Tymrak is one of six FC Kansas City players on the 18-player U.S. roster for the match, but her and defender Leigh Ann Robinson have attracted the most attention of the bunch as a pair of players proving why the NWSL exists. Each player is in the nation’s capital because of strong league play. Each player has been one of the best in the league in her respective position.
And after Tuesday night’s match, in which Tymrak is likely to debut for the senior team after extensive time in the youth system, the 22-year-old departs for Germany to play for Bayern Munich until December. There she’ll join Sarah Hagen and Amber Brooks, two former U.S. youth teammates who may also have the senior national team in their futures.
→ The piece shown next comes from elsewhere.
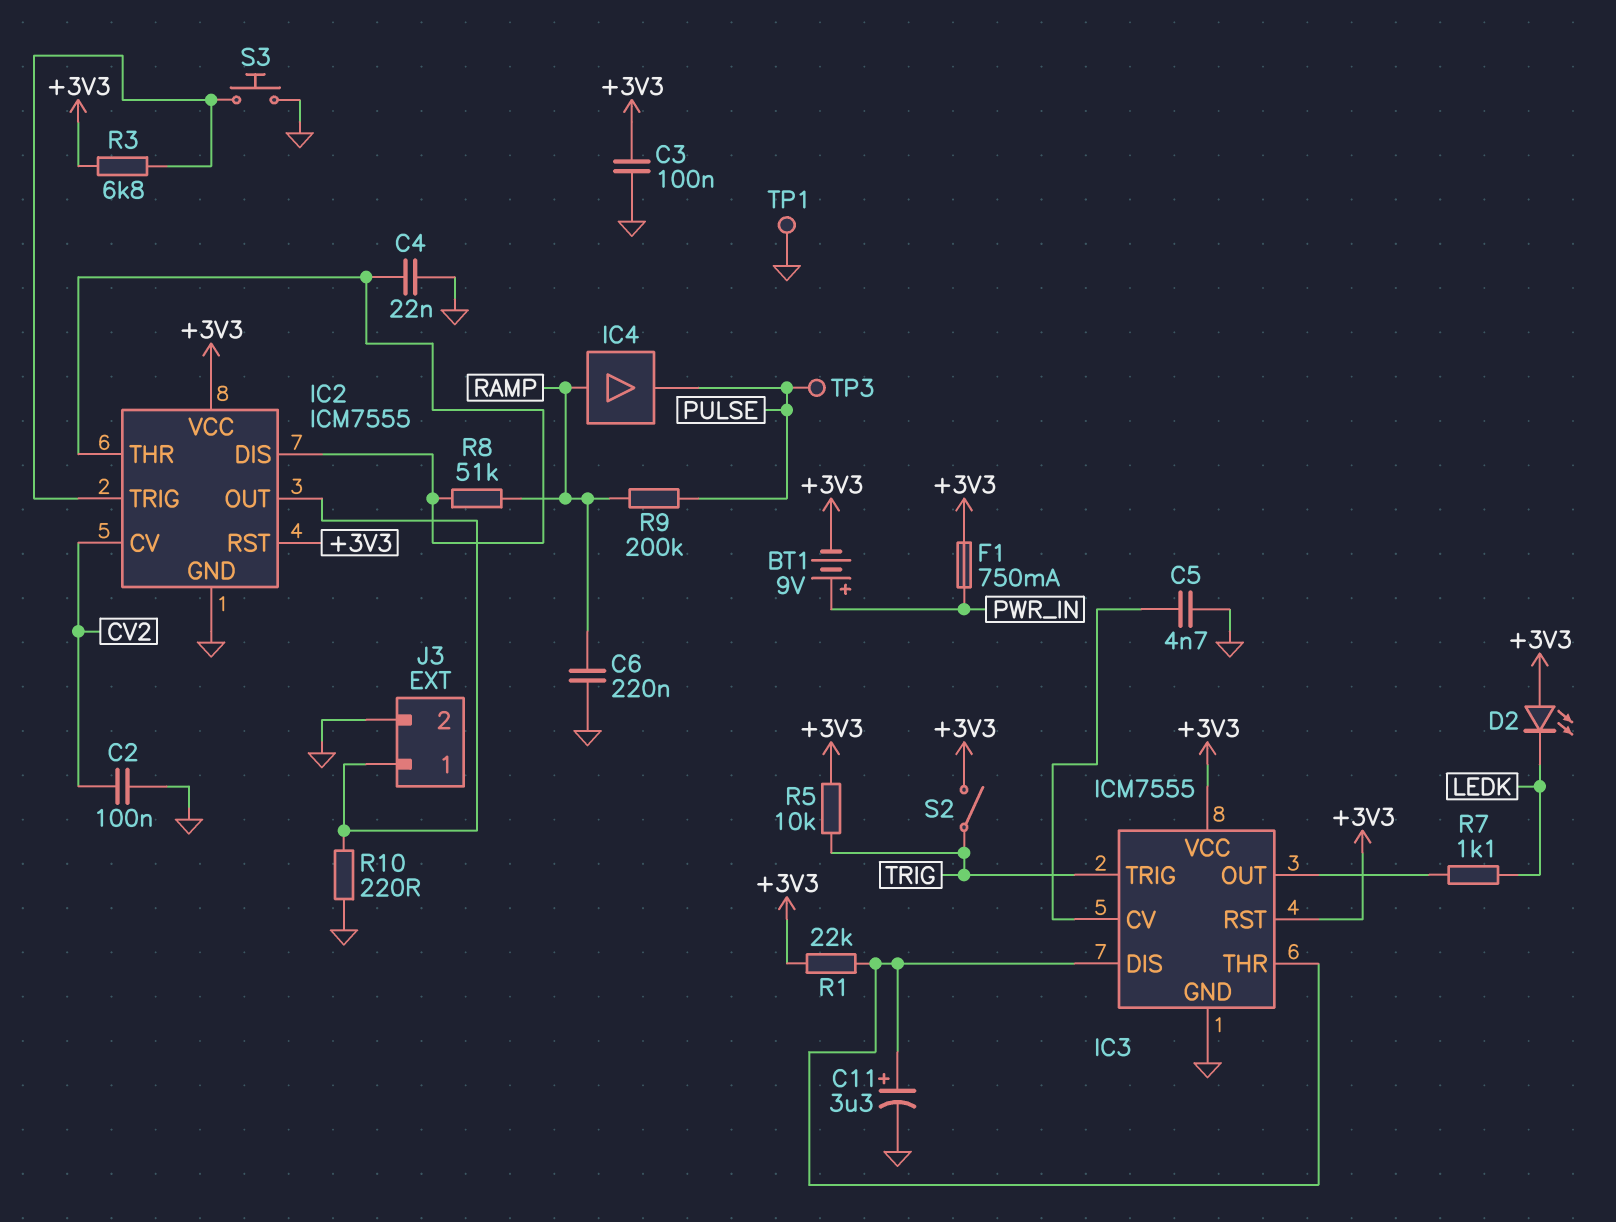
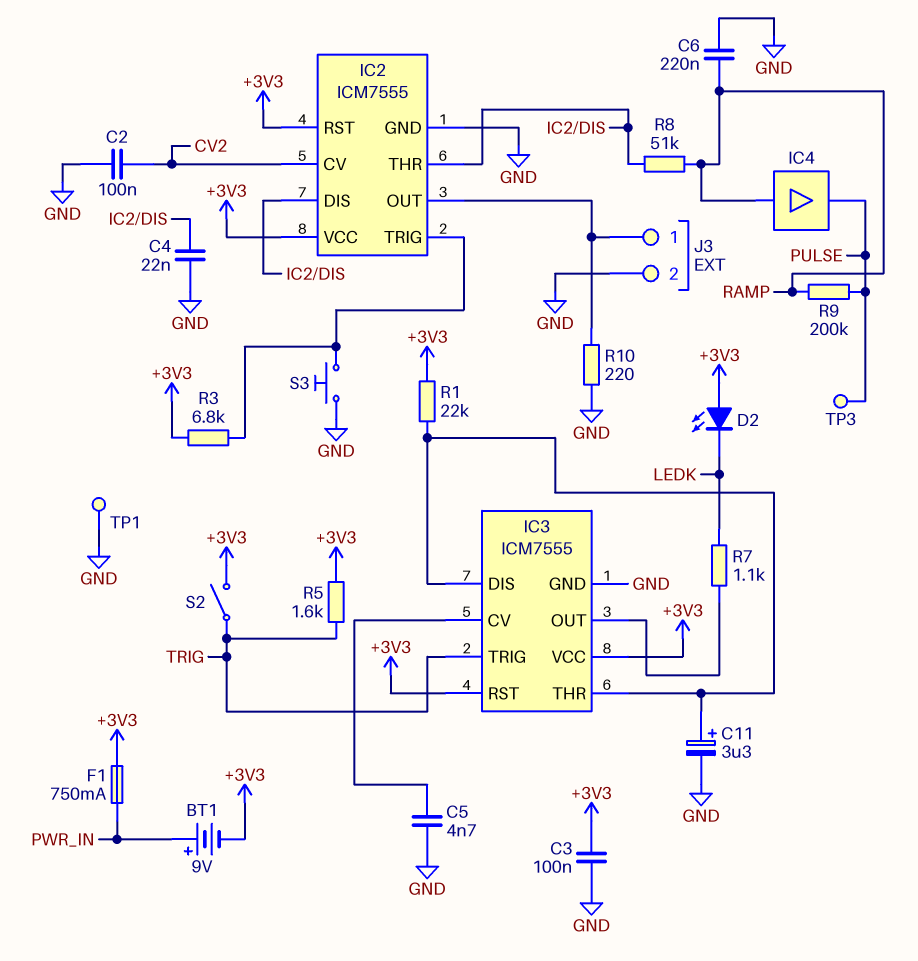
R5: 10k (+3V3, TRIG) -> 1.6k (+3V3, TRIG)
The trend has become clear: Many of the United States’ best – and to be clear, most individually technical – players have become increasingly attracted to Europe.
Megan Rapinoe and Tobin Heath played in France for Lyon and PSG, respectively, this year before returning for the second half of the NWSL season. Each returns to their French squad this month and likely will return in the middle of the next NWSL season again. Christen Press and Yael Averbuch are in Sweden. Ali Krieger wants to play in the UEFA Champions League again.
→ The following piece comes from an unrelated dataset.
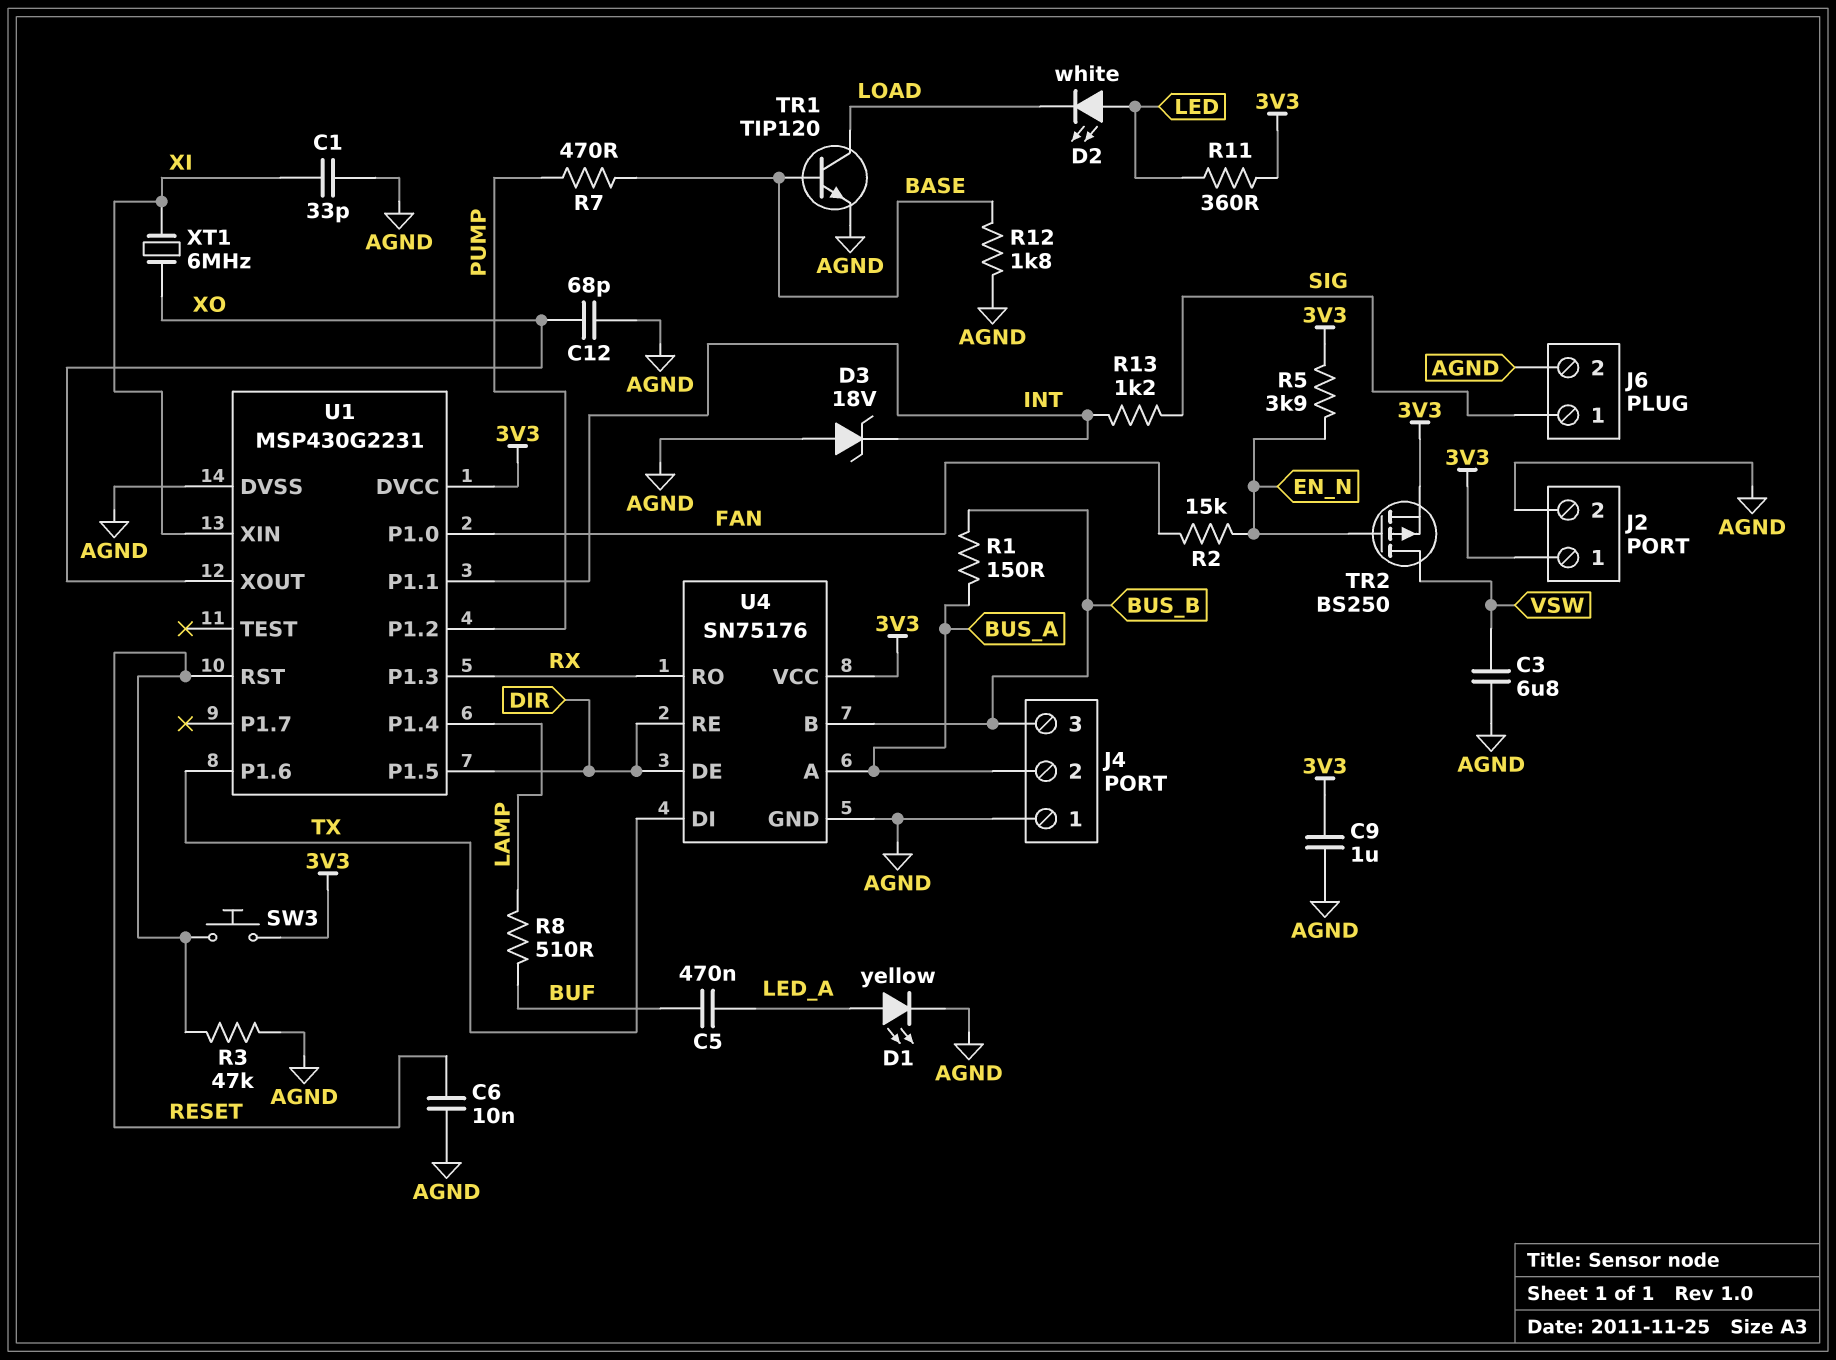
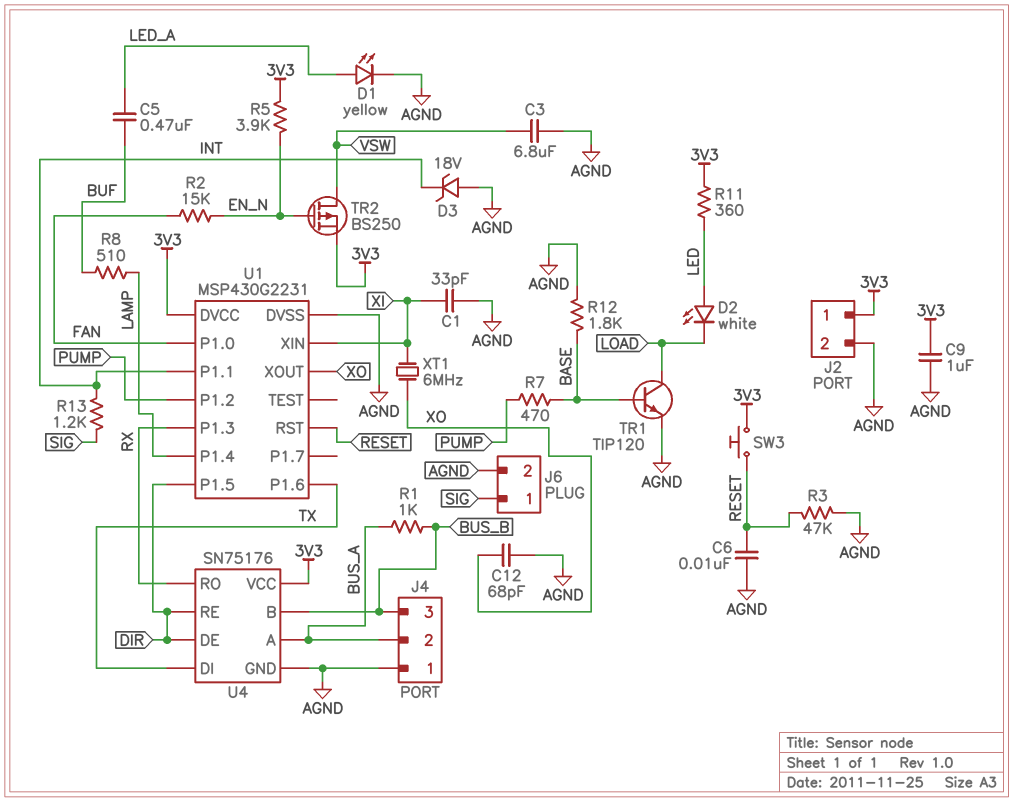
R1: 150 (BUS_A, BUS_B) -> 1k (BUS_A, BUS_B)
“We’ve gone from a situation when WUSA started, to having all the best players come here, to a situation 10 years down the track, when Europe is now attracting the players from us,” U.S. women’s national team coach Tom Sermanni said. “So I think the next aim in this league is to reverse that back a little bit.”
Tymrak speaks of her idols — Bastian Schweinsteiger and Franck Ribéry, among them – in reverence. She watches men’s soccer all the time, and now in Munich she’ll play in the same jersey as those two.
“I’ve always craved adventure and I love traveling,” Tymrak said. “Soccer is so appreciated in Europe and I think that is one of the coolest things ever.”
But are these developments alarming? Could, like men’s soccer, Europe be the definition of having ‘made it’ for women’s soccer players, leaving the domestic league as a secondary priority? Sermanni says there is no right or wrong answer to whether the European exodus is a good thing.
“It’s a balance,” U.S. coach Tom Sermanni said. “The answer to those questions is not 100 percent one way, 100 percent the other way. I think for a player like Erika, going and getting the experience of playing in a different environment, a different style of soccer and a different culture. Being away from home, out of your comfort zone, all those things, I think, are good for players.”